Suspender as importações sem resolver estas fragilidades é correr o risco de transformar a proteção em escassez, subida de preços, prateleiras vazias e o consumidor final a pagar a factura.
É preciso tornar a produção nacional eficiente, competitiva e desejada e o caminho certo passa por uma política industrial estruturada, com metas e compromissos mensuráveis em que é necessário:
- Estabelecer metas claras por produto: Saber o quanto consumimos, quanto conseguimos produzir e o que ainda depende do exterior. Sem esse mapeamento, não há uma substituição eficaz.
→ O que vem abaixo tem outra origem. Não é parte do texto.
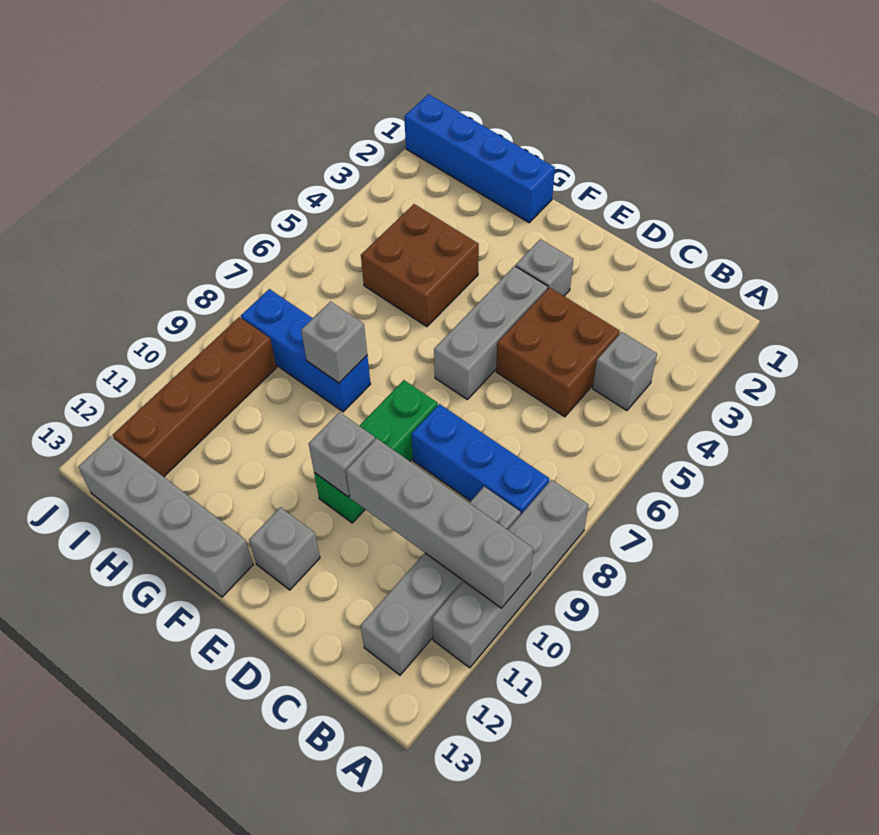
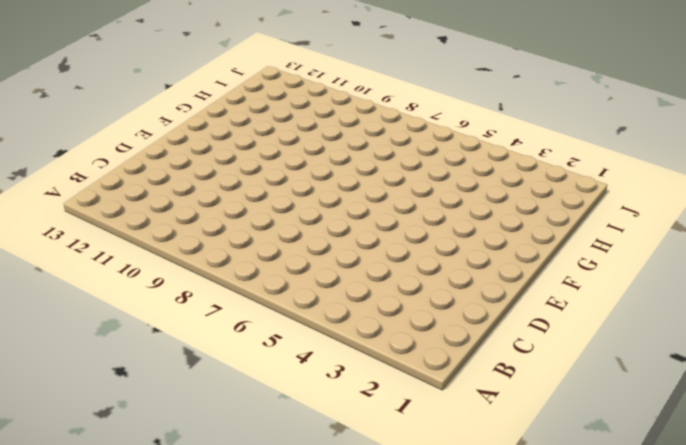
none -> grey brick A8:A11 level 1
none -> grey brick B4 level 1
none -> blue brick B8:D8 level 1

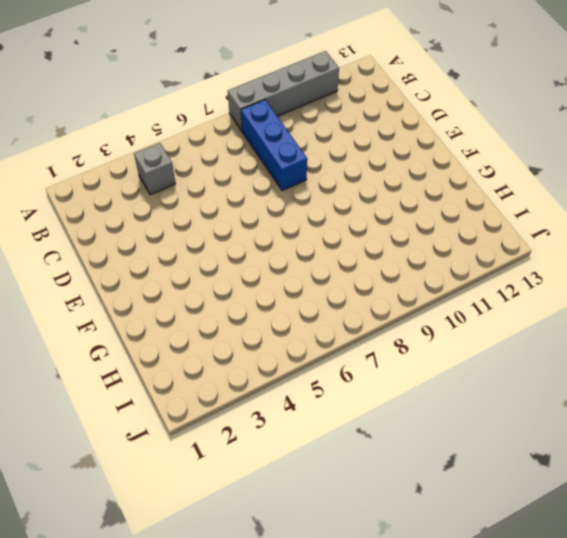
none -> grey brick B9:B12 level 1
none -> brown brick C4:D5 level 1
none -> grey brick E3 level 1

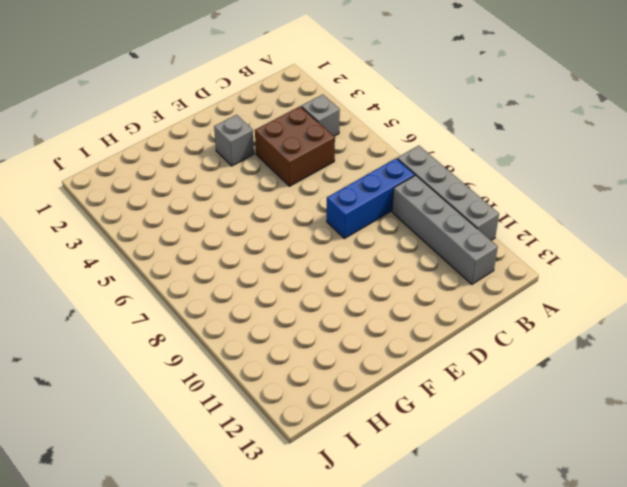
none -> grey brick E4:E6 level 1
none -> green brick E8:E10 level 1
none -> grey brick E12 level 1

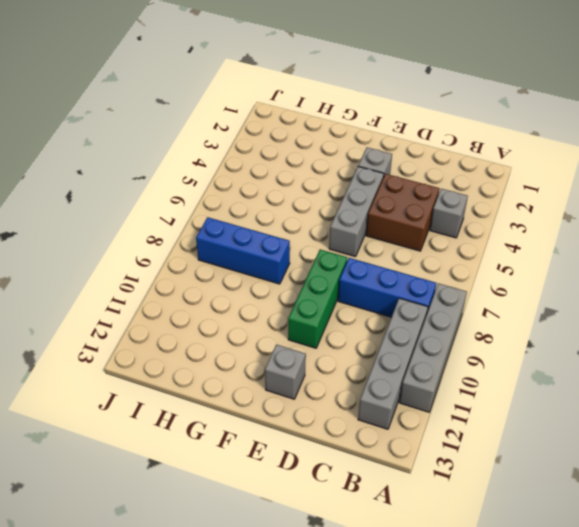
none -> grey brick F13:I13 level 1
none -> blue brick G1:J1 level 1
none -> brown brick G4:H5 level 1

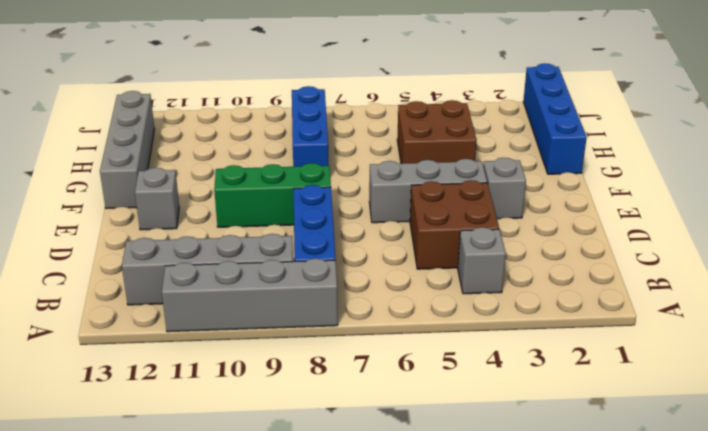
none -> brown brick I9:I12 level 1
none -> grey brick A10:D10 level 2
none -> grey brick E10 level 2

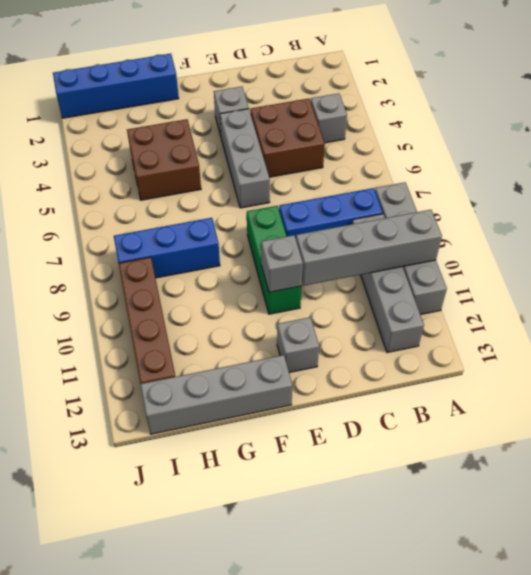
none -> grey brick G8 level 2

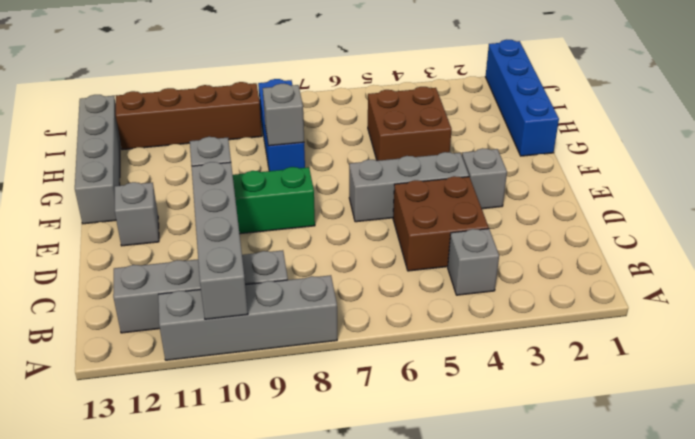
none -> blue brick B8:D8 level 1

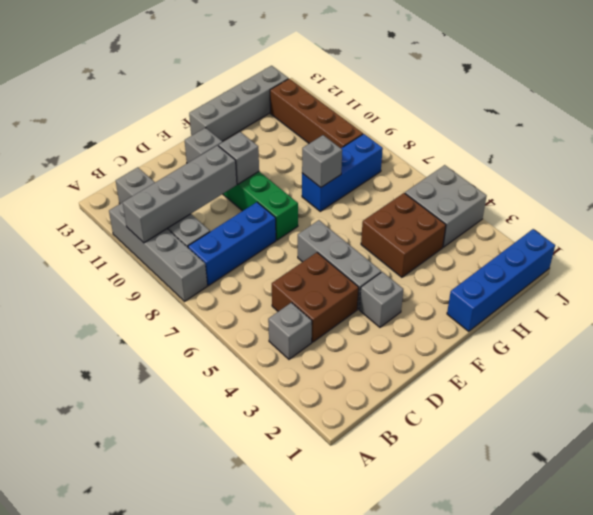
grey brick I4:J5 level 1 -> none

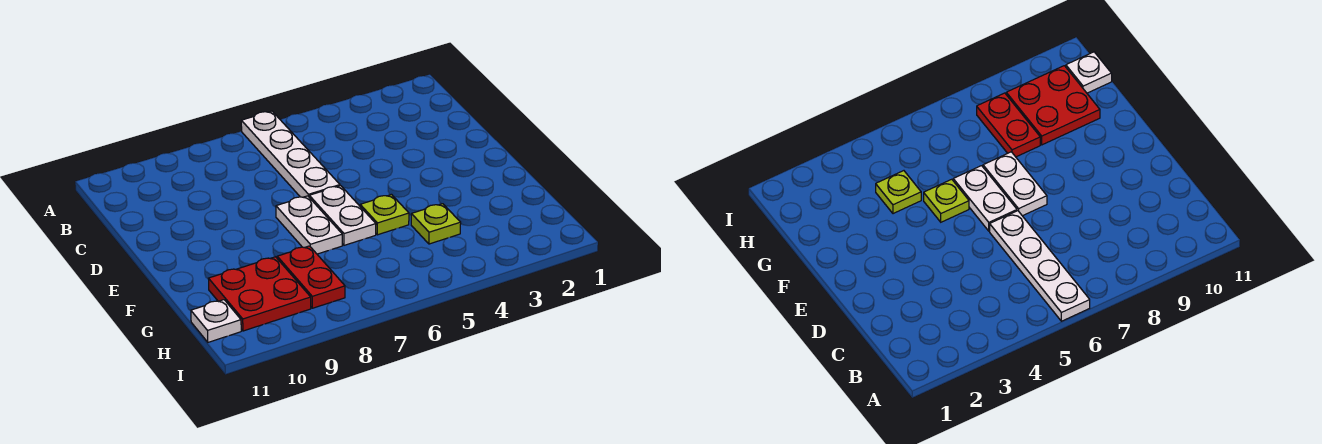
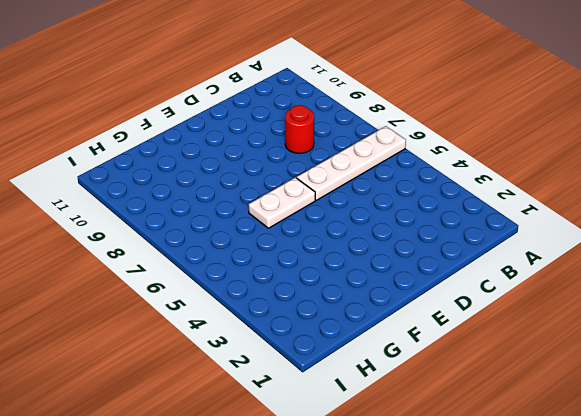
red round brick C8 level 1 -> none
none -> white plate E7:F7 level 1
none -> lime plate F5 level 1

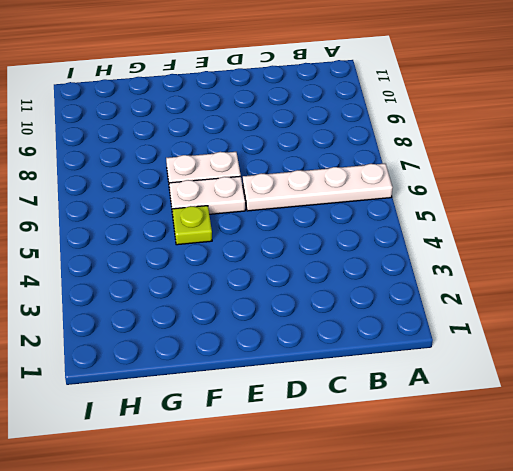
none -> lime plate G4 level 1
none -> red plate G8:H8 level 1

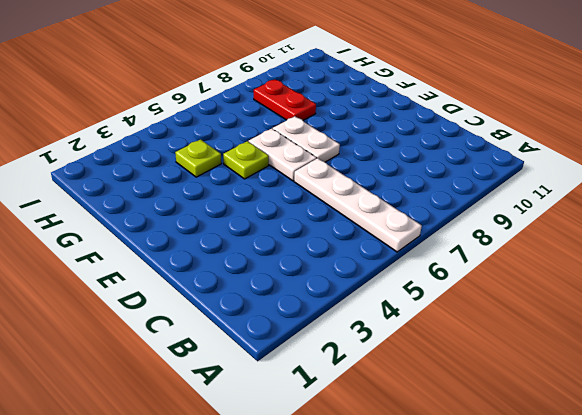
none -> red plate G9:H10 level 1
none -> white plate H11 level 1

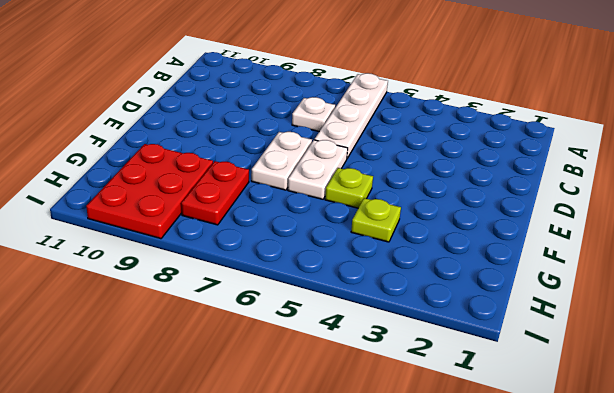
white plate C7 level 1 -> white plate H11 level 1
red plate G9:I10 level 1 -> red plate G9:H10 level 1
- Implementar quotas de importação: Estabelecer metas realistas para a substituição de importações, acompanhadas de planos operacionais. É necessário avaliar, tendo como base consumo anual em toneladas dos bens listados, qual a capacidade produtiva instalada e em operação (50%, 75%, 25%) e qual a quota de importação anual para estes bens. Vamos imaginar que no final de 2025 tenhamos uma capacidade em operação de 75% do Trigo consumido no país, neste caso a quota de importação a implementar para o ano seguinte seria a diferença 25%.
- Conjugar Incentivos fiscais a subsídios inteligentes: Para fomentar o crescimento deve ser preparada uma política estruturada de incentivos ao aumento da produção nacional para os produtos alimentares mais consumidos/importados no país com alívio fiscal temporário para agro-indústrias, mais subsídios para fertilizantes, sementes e equipamentos.
- O investimento em Infraestruturas que fazem a diferença: Desde as estradas primárias e secundárias, a centros logísticos e redes de frio podem mudar o jogo fora de Luanda. Os nossos problemas parecem tão básicos mas muitas vezes as soluções começam pelo que irá trazer menos impacto directo ao custo de produção. È quase como dizer que queremos começar uma casa pelo telhado e não pela sua fundação ou alicerces. Vamos pensar por exemplo nos kilometros de estradas esburacadas desde as províncias produtoras aos centros comerciais em Luanda e os custos de manutenção nos transportes a que isso implica, tornando a operação mais custosa. Como este temos o exemplo da energia e tantos outros que tornam a produção local um verdadeiro desafio.
- Reforço da qualidade e certificação: O consumidor quer garantia de qualidade, não apenas levantar bandeira do “made in Angola” é necessário criar programas de certificação e controlo de qualidade que elevem o padrão dos produtos nacionais e aumentem a percepção de qualidade. A certificação precisa sair do papel e chegar ao mercado.
O consumidor angolano é prático vai preferir o produto nacional, se o preço compensar e a qualidade for equivalente, a procura aumentará naturalmente. A preferência pelo produto importado não é uma questão cultural, mas económica. O patriotismo e protecionismo não resiste a produtos caros e de qualidade inferior.
Para finalizar, é crucial garantir que as medidas de proteção à produção nacional não resultem na formação de monopólios ou oligopólios que possam prejudicar o consumidor a médio e longo prazo. Um ambiente concorrencial saudável estimula a inovação, a eficiência e a oferta de produtos de melhor qualidade e preço. Portanto, é essencial que as políticas públicas promovam a entrada de novos operadores e evitem a concentração excessiva do mercado.
A suspensão de importações é um alerta e uma oportunidade. Mas, isolada, não resolve. Se o Estado não investir seriamente na base produtiva, acabará por proteger ineficiências em vez de gerar valor. E o cidadão, que é o elo mais fraco, sempre pagará uma conta mais cara e com menos opções de escolha.
Angola precisa de alinhar a protecção com reformas internas que ataquem os custos de produção, melhorem a qualidade e garantam previsibilidade. Sem isso, a substituição de importações será apenas uma utopia administrativa, com custos elevados para os próprios cidadãos a quem se pretende proteger.